Published online by Cambridge University Press: 08 October 2022
Introduction
As social uncertainty and economic precarity grow, it is time to rethink the obligations of governments, particularly in regard to the ends and means of social security policy and meaningful employment. The global COVID-19 pandemic has given impetus to the ‘utopian demand’ (Weeks, 2011) for a fundamental reset of societal and economic goals. Addressing the inadequacy of income support payments, ensuring decent employment and training opportunities, valuing all forms of work, and ensuring affordable housing and accessible social services is arguably a better starting point for cultivating healthy and economically secure communities than persisting with punitive conditionality.
The final chapter in the book has three key aims. First, the chapter emphasises the key lessons from the rollout of CIM in Australia and New Zealand, from both an empirical and ethical point of view. Second, the chapter connects these findings with the broader social, economic and environmental context that is providing the catalyst for a reset of social security policy and practice. Third, the chapter points a way forward on social security policy, based on first principles, which would help reorientate policy settings and the public discourse around income security and the markers of social citizenship.

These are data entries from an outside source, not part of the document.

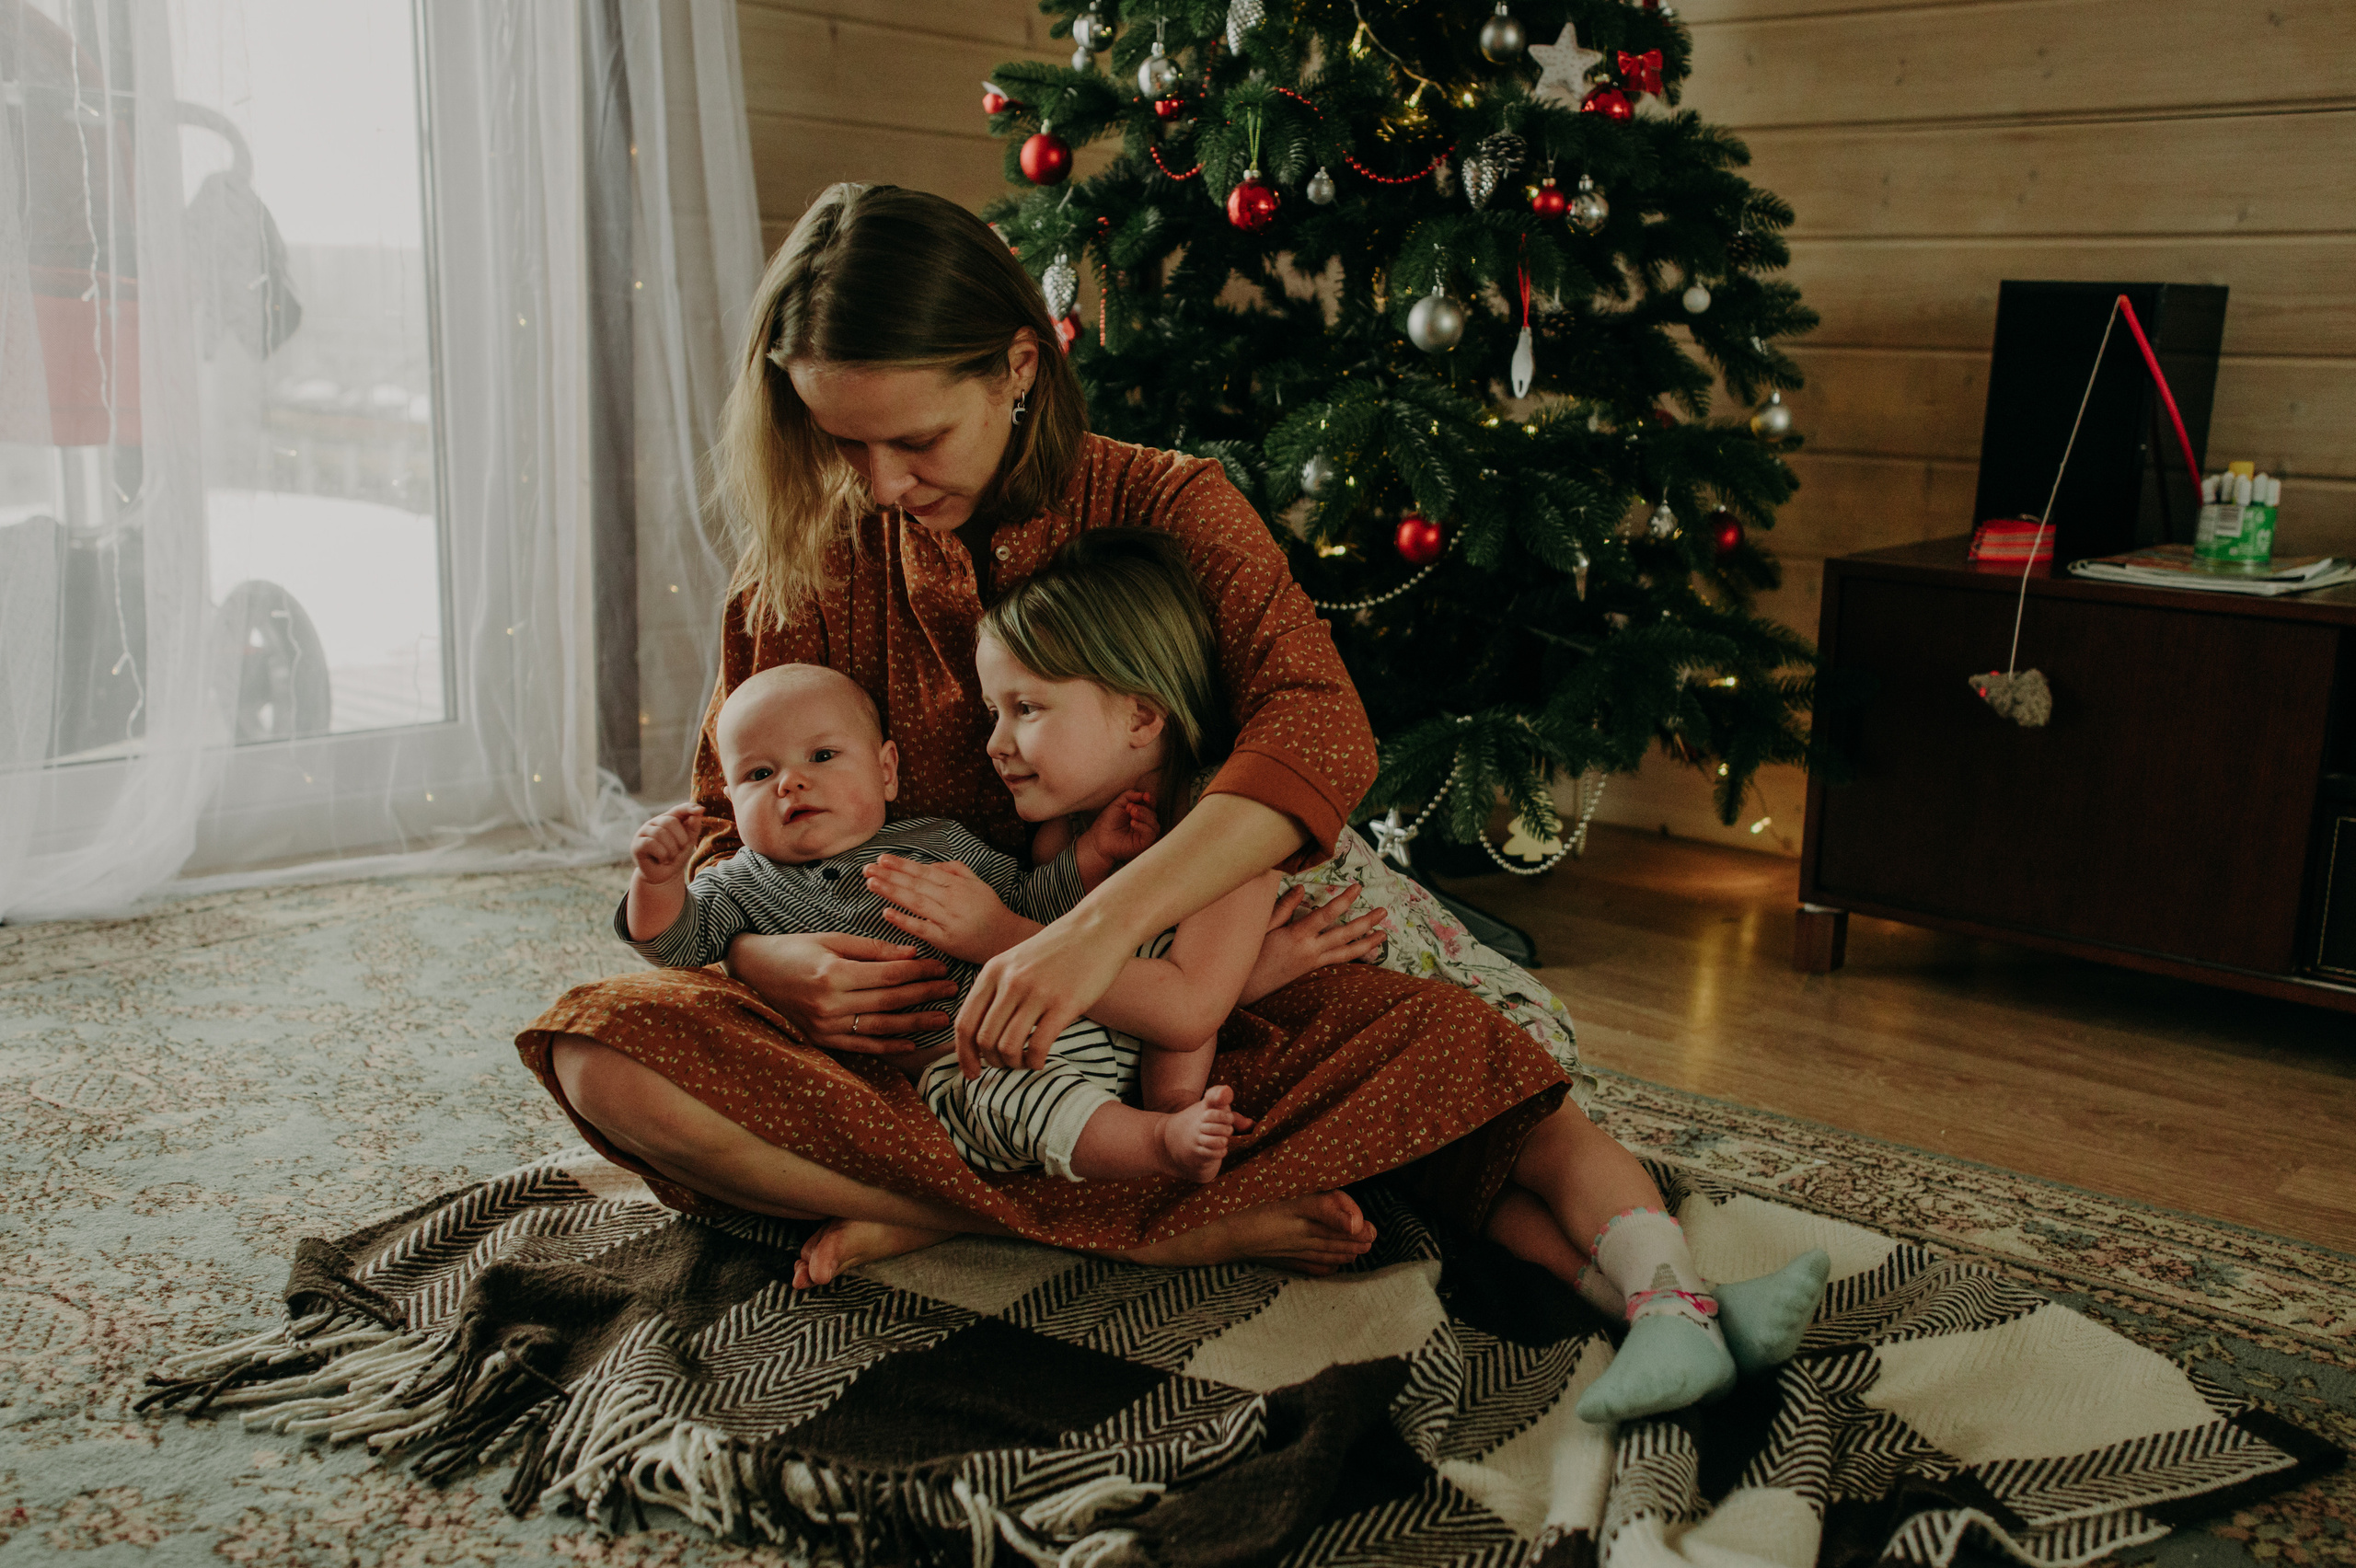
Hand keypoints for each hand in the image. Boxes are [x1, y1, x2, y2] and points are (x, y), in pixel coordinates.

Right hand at [633, 803, 702, 882]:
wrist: (664, 876)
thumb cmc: (676, 857)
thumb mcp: (688, 843)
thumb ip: (693, 828)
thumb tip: (698, 813)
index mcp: (669, 819)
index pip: (679, 809)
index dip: (689, 808)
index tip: (700, 810)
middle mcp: (655, 822)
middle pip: (669, 821)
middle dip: (680, 839)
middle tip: (680, 850)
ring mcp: (644, 832)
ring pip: (660, 833)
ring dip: (671, 849)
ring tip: (670, 857)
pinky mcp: (637, 844)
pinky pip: (651, 843)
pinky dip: (661, 854)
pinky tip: (662, 860)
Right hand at [726, 930, 959, 1053]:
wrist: (753, 972)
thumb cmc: (793, 950)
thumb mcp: (831, 939)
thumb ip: (872, 949)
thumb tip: (911, 954)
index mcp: (833, 974)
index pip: (888, 975)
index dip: (919, 971)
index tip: (941, 967)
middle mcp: (829, 1004)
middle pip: (889, 1002)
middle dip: (924, 995)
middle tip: (952, 990)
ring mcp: (825, 1026)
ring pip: (880, 1027)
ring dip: (913, 1024)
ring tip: (941, 1018)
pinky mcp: (821, 1040)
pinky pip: (860, 1046)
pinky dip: (886, 1046)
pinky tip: (910, 1044)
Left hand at [862, 855, 1032, 962]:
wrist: (1008, 939)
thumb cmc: (991, 911)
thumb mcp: (978, 884)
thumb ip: (957, 870)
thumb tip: (932, 865)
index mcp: (958, 885)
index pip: (924, 872)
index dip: (902, 865)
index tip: (882, 859)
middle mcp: (952, 899)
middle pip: (915, 884)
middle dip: (889, 875)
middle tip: (867, 868)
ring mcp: (949, 919)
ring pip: (916, 902)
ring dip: (891, 891)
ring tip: (871, 883)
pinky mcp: (947, 940)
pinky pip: (922, 928)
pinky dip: (904, 920)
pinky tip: (886, 913)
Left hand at [955, 913, 1133, 1078]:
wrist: (1098, 928)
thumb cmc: (1059, 949)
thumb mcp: (1017, 960)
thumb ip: (998, 988)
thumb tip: (984, 1031)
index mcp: (993, 971)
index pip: (965, 1023)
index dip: (964, 1054)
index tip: (972, 1071)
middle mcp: (1010, 982)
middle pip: (984, 1039)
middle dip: (992, 1062)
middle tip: (1005, 1066)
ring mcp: (1036, 993)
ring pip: (1008, 1047)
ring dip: (1013, 1064)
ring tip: (1024, 1062)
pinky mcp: (1064, 1004)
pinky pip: (1038, 1046)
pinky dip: (1035, 1062)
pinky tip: (1040, 1060)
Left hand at [1074, 791, 1159, 890]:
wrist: (1099, 839)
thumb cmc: (1107, 822)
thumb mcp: (1117, 804)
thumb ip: (1130, 795)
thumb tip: (1143, 794)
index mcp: (1140, 813)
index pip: (1151, 805)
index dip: (1150, 799)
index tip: (1145, 795)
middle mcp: (1144, 823)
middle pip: (1153, 813)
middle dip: (1143, 808)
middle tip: (1129, 808)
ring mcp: (1144, 834)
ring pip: (1154, 824)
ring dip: (1145, 815)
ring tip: (1131, 813)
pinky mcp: (1143, 843)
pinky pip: (1150, 834)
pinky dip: (1143, 827)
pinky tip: (1133, 823)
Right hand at [1237, 884, 1387, 1006]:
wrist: (1247, 990)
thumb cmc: (1250, 956)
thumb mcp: (1262, 927)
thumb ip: (1283, 908)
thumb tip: (1300, 889)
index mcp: (1297, 936)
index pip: (1326, 915)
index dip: (1344, 900)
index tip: (1358, 887)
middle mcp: (1310, 951)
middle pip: (1345, 935)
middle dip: (1366, 922)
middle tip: (1384, 911)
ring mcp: (1313, 963)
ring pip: (1346, 952)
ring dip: (1367, 943)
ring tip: (1383, 935)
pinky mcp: (1311, 970)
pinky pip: (1338, 961)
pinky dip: (1353, 956)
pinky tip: (1364, 952)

Bottom-up perspectives on the conditionality narrative
There are strong views on all sides of the CIM policy debate in Australia and New Zealand. There is little disagreement across the political spectrum about having a social security system focused on alleviating poverty and promoting participation in social and economic activities. There is, however, a great deal of disagreement about the best ways to achieve this goal. The extent to which the state should intervene to limit the freedoms of its citizenry is particularly contentious – especially if those limitations are not universally applied, if the reported benefits are contested, or where there is clear evidence that the policies are in fact causing material and psycho-social harm.
Chapters 4 to 7 of this book have illustrated that the evidence in support of continuing with CIM is weak. The research presented in this book is certainly not the first to suggest that this set of policy measures requires a fundamental rethink.